[PROBLEMA PROPOSTO A]: No texto sobre o espetáculo, logo abaixo, reescreva em forma de lista mais curta o parágrafo que começa com "Em ´Sono´, novamente há o casal", mantendo seus fatos principais.

---- TRECHO DO TEXTO

Em seguida, veio ´O Comunicado do Canguru´, que é  um monólogo feito pelo Kiko Mascarenhas. Nesse trecho do espetáculo, ele é um funcionário de uma loja de departamentos que é encarregado de responder às demandas dos clientes. O cenário é uma mesa, e  uma cadeira, e ele fala para uma câmera de vídeo, pois está gravando uma resposta ( totalmente fora dos padrões ) para um cliente que comprou um CD de música clássica de um autor, mas queria trocar por outro, só que sem nota fiscal, com a embalagem violada.... ou seja, coisa que loja nenhuma aceitaria.  Mas a carta do cliente de algum modo toca o funcionário de maneira especial, e o que vemos é esse funcionário, esse burocrata que faz suas tarefas de modo absolutamente automático, revelar muito de sua vida, de sua personalidade, de suas inseguranças, nesse vídeo que está gravando para o cliente.  E nós vemos o que a câmera está gravando projetado num telão à direita do palco, e nos fundos, há também telas onde são projetados slides que sugerem um escritório. Esse recurso, de projetar o cenário num anteparo, é muito bem explorado na trama seguinte, chamada ´Sono´.

Em ´Sono´, novamente há o casal formado pela Maria Luísa Mendonça e o André Frateschi. Mas agora é ela quem domina a cena, é  uma dona de casa que sofre de insônia crônica, e que está há dias sem dormir. O marido é um dentista em início de carreira, e ambos têm um filho. Trata-se de uma família de ´comercial de margarina´, mas a mulher, por não dormir, começa a ter alucinações com o livro ´Anna Karenina´, de Tolstoi, que está lendo. Essa crônica é a mais lírica, com os personagens se transformando a todo momento em marido / mulher contemporâneos ou personagens do livro. E houve uma solução na encanação que achei muito legal: o cenário é projetado sobre superfícies verticais, uma mais larga ao centro, e outras duas menores e mais recuadas nas laterais, de modo que há um corredor entre elas. Por esse corredor os personagens entram e saem do palco, e as projeções vão alternando os ambientes entre o apartamento do casal e a Rússia do século XIX. Mas o mais interessante em relação ao cenário foi quando o filho vai para o quarto dormir, e depois o marido: nas superfícies laterais estão projetadas camas, na vertical. Então cada um deles se encosta, de pé na frente da superfície, e ´deita´ sobre a projeção, em posição de dormir.

A trama não tem uma ´solução´, não é revelado o que acontece com a personagem, se ela resolve o seu problema de insônia ou não. E nem é necessário, o que fica é o jogo entre alucinação e realidade, de um modo bastante fluido, e muito bonito. Agora foi a vez da Maria Luísa Mendonça brilhar, numa atuação  muito delicada.

--------
---- REGISTROS

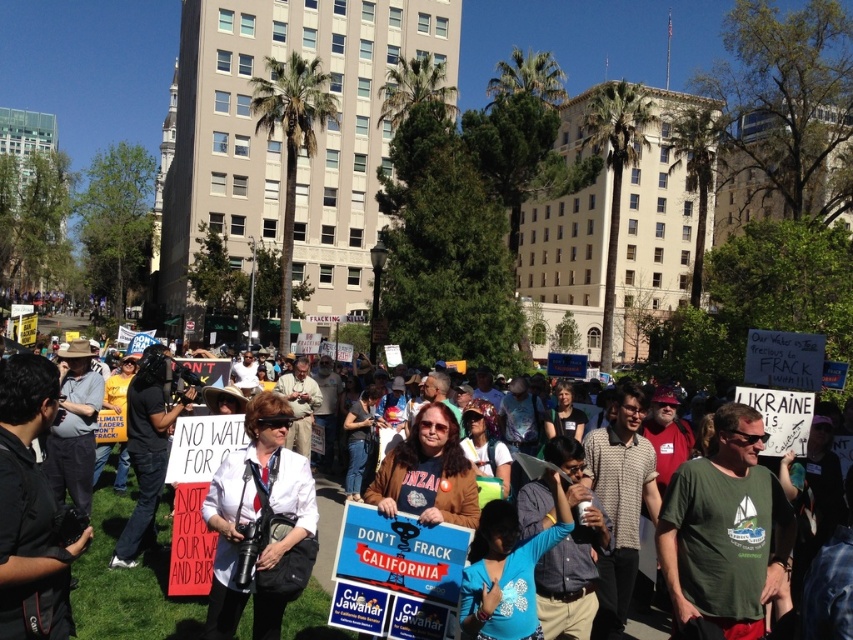
Is point (97, 621) positioned in front of point (270, 401)?

Yes, point (97, 621) is in front of point (270, 401).

Between point (668, 618) and point (265, 564), which one is positioned behind?

Point (668, 618)

From the picture: Measure the distance between point (x=148, y=624) and camera.

22.42 meters

The height and width of the screenshot is (640, 853). I want to click on white fabric shirt at center, so click(x=129, y=577).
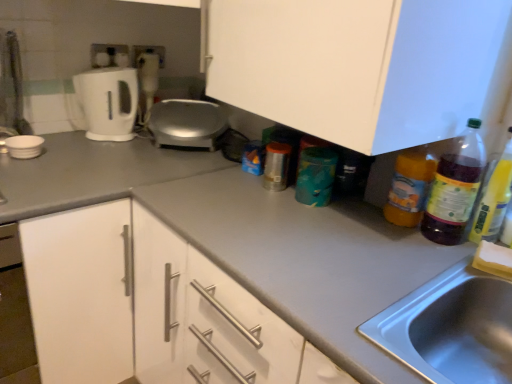
The width and height of the screenshot is (512, 384). I want to click on free space between satin silver appliance at center, placed as the second appliance when sorted from front to back, and white matte bowl at left, which is the second appliance from right to left, so click(102, 149).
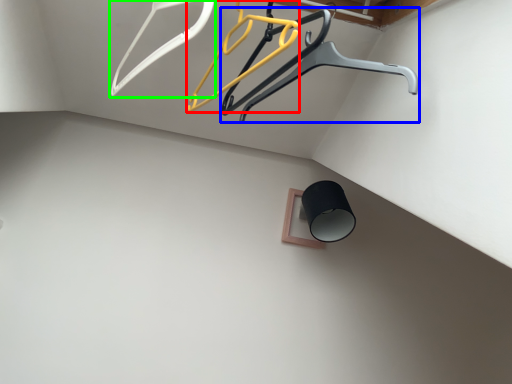
Question: Which is farther away from hanger (highlighted by a red box)? furniture (highlighted by a blue box) or hanger (highlighted by a green box)?

Choices:
 (A) furniture
 (B) hanger

Answer: (B)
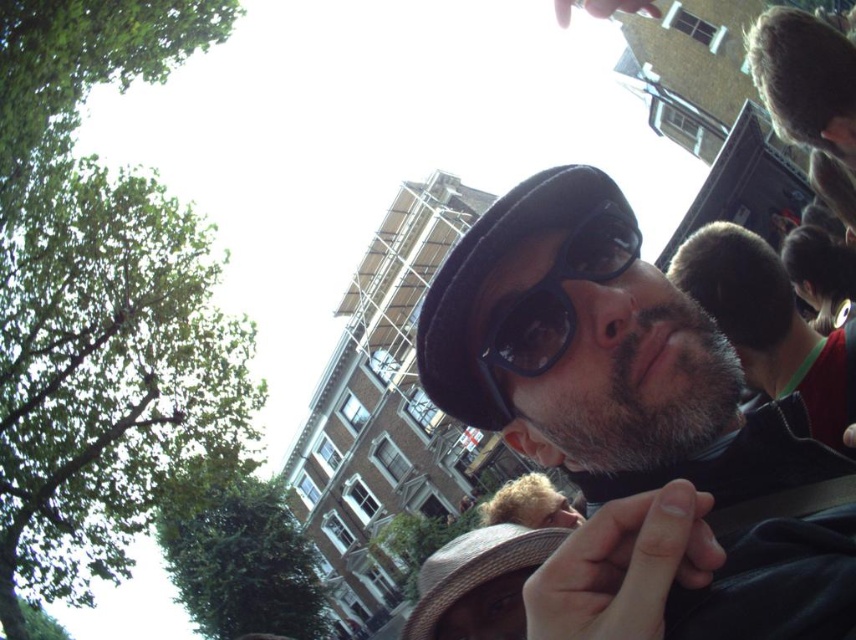
You are a photographer trying to capture a clear shot of the blonde hair at center and the gray fuzzy hat at upper right. Which object should you focus on first to ensure both are in focus?

The gray fuzzy hat at upper right is closer to the viewer than the blonde hair at center, so you should focus on the gray fuzzy hat at upper right first to ensure both are in focus.

You are a photographer trying to capture a portrait of the person in the scene. You notice the black plastic goggles at center and the blonde hair at center. Which object should you adjust to ensure the goggles are centered in the frame?

The black plastic goggles at center is positioned on the left side of blonde hair at center, so you should move the camera to the left to center the goggles.

You are a photographer trying to capture a portrait of the person in the scene. You need to ensure that both the black plastic goggles at center and the blonde hair at center are in focus. Given that your camera can only focus on objects within a 20 meter range, will both objects be in focus?

The black plastic goggles at center is 22.49 meters from blonde hair at center. Since the distance between them exceeds the camera focus range of 20 meters, the camera cannot keep both in focus simultaneously.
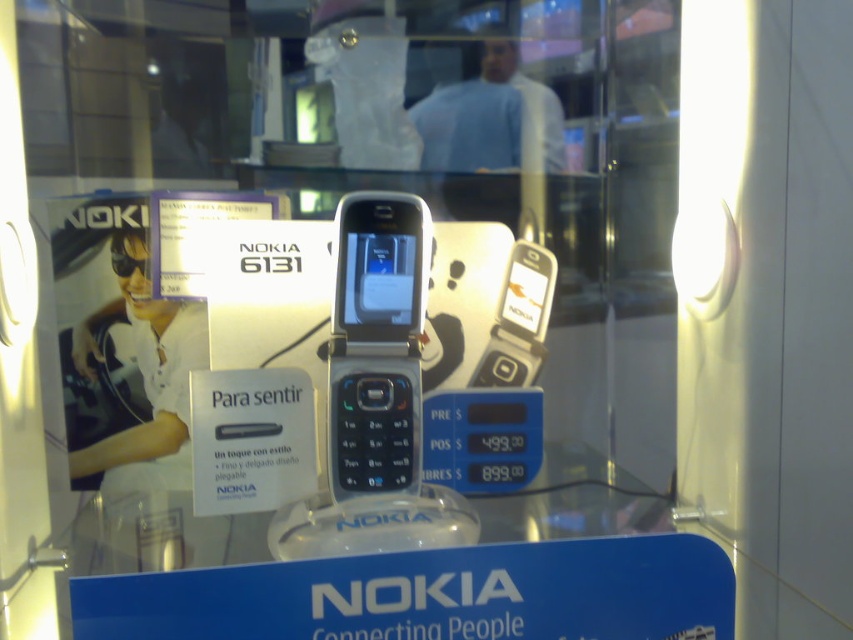
Does silver metallic phone at center have a greater width compared to transparent glass table at center?

Indeed, silver metallic phone at center has a greater width compared to transparent glass table at center.

Who is higher up, silver metallic phone at center or transparent glass table at center?

silver metallic phone at center is above.

Between point (489, 12) and point (550, 464), which one is positioned behind?

The point (489, 12) is behind.

You are a GUI agent. You are given a task and a screenshot of the screen. Output one action in this format:
    pyautogui.click(x=<x>, y=<y>)
    Task: Click on the silver metallic phone at center
    Image resolution: width=853 pixels, height=640 pixels.
    Given the screenshot: What is the action you would take?
    pyautogui.click(x=328, y=243)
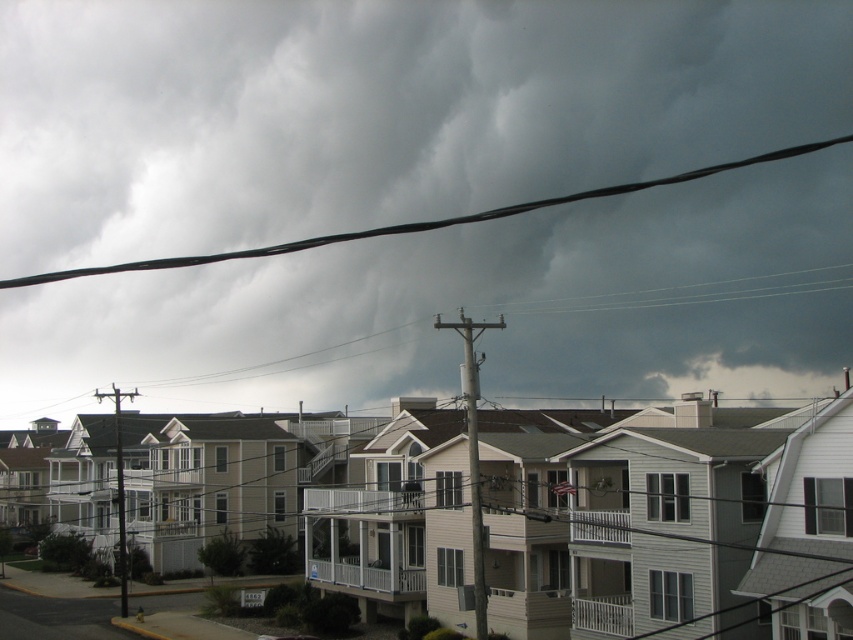
Question: Does black wire at upper center lie in front of gray metallic pole at center?

Choices:
 (A) yes
 (B) no

Answer: (B)

Question: Which of these objects is positioned closest to the dark gray cloud at upper center?

Choices:
 (A) gray metallic pole at center
 (B) black wire at upper center

Answer: (B)

Question: Is dark gray cloud at upper center behind gray metallic pole at center?

Choices:
 (A) no
 (B) yes

Answer: (B)

Question: Among these points, which one is nearest to the camera?

Choices:
 (A) (664, 180)
 (B) (560, 134)

Answer: (B)

Question: Does black wire at upper center have a smaller size compared to gray metallic pole at center?

Choices:
 (A) no
 (B) yes

Answer: (A)

Question: Which object is the farthest from the black wire at upper center?

Choices:
 (A) dark gray cloud at upper center
 (B) gray metallic pole at center

Answer: (B)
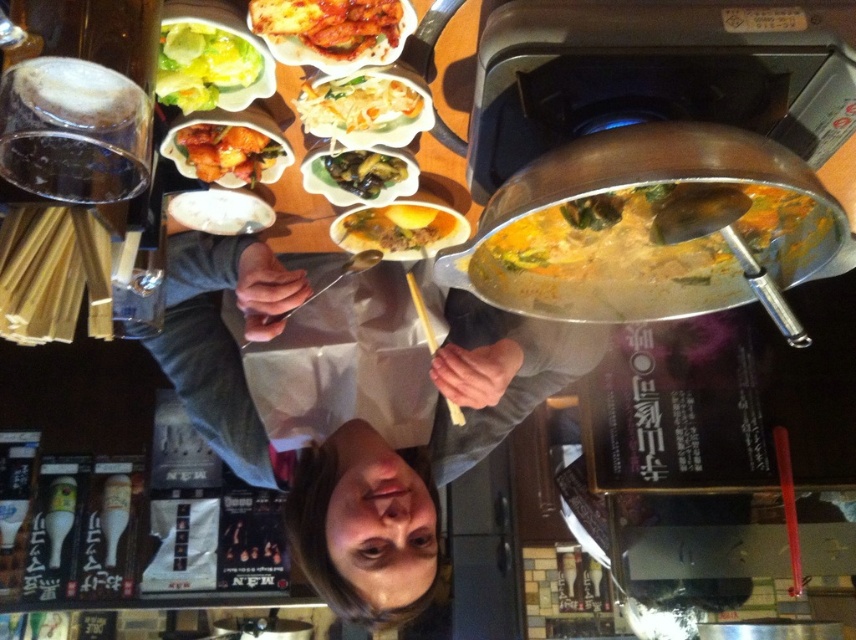
You are a food critic visiting this hot pot restaurant. You notice two dishes on the table, the glazed glossy chicken at upper center and the green leafy lettuce at upper left. Which dish would you describe as the smaller one based on their sizes?

The glazed glossy chicken at upper center is smaller than the green leafy lettuce at upper left, so the smaller dish is the glazed glossy chicken at upper center.

You are a server at the hot pot restaurant and need to place a 10.5 inch wide tray on the table between the smooth gray sweater at center and the yellow creamy soup at center. Will the tray fit between them?

The smooth gray sweater at center is 10.11 inches from the yellow creamy soup at center. Since the tray is 10.5 inches wide, it is slightly wider than the space available, so the tray will not fit between them.

You are a food critic who wants to taste both the white creamy noodles at center and the green glossy vegetables at center. Since you have limited space on your plate, which one should you choose to take a bigger portion of to ensure it fits?

The white creamy noodles at center has a larger size compared to the green glossy vegetables at center, so you should take a bigger portion of the white creamy noodles at center to ensure it fits on your plate.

--------

[PROBLEMA PROPOSTO B]: Apresente em uma tabela Markdown, com as colunas Nº e Linha, as linhas da listagem acima, do início até a linha que contém "The height and", incluindo as duas pontas. Deixe de fora as linhas em branco e as imagens.

[RESULTADO A]:
- Em ´Sono´, o casal volta a ser formado por Maria Luísa Mendonça e André Frateschi, mas agora é ela quem domina a cena.
- Ela é uma dona de casa com insônia crônica, há dias sem dormir. O marido é um dentista em início de carreira, e os dois têm um filho.
- É uma família de ´comercial de margarina´. Por não dormir, a mulher passa a ter alucinações com ´Anna Karenina´, de Tolstoi, livro que está lendo.
- É a crônica mais lírica: os personagens se transformam a todo momento em marido e mulher contemporâneos ou em personagens do livro.
- O cenário é projetado sobre superfícies verticais. Há uma mais larga ao centro e duas menores e mais recuadas nas laterais, com um corredor entre elas por onde os personagens entram e saem.
- As projeções alternam entre o apartamento do casal e a Rússia do século XIX.
- Quando o filho e depois o marido vão dormir, camas aparecem projetadas na vertical nas superfícies laterais. Cada um se encosta de pé diante da superfície e ´deita´ sobre a projeção.

[RESULTADO B]:
| Nº | Linha |
|---|---|
| 1 | Is point (97, 621) positioned in front of point (270, 401)? |
| 2 | Yes, point (97, 621) is in front of point (270, 401). |
| 3 | Between point (668, 618) and point (265, 564), which one is positioned behind? |
| 4 | Point (668, 618) |
| 5 | From the picture: Measure the distance between point (x=148, y=624) and camera. |
| 6 | 22.42 meters |
| 7 | The height and width of the screenshot is (640, 853). I want to click on white fabric shirt at center, so click(x=129, y=577). |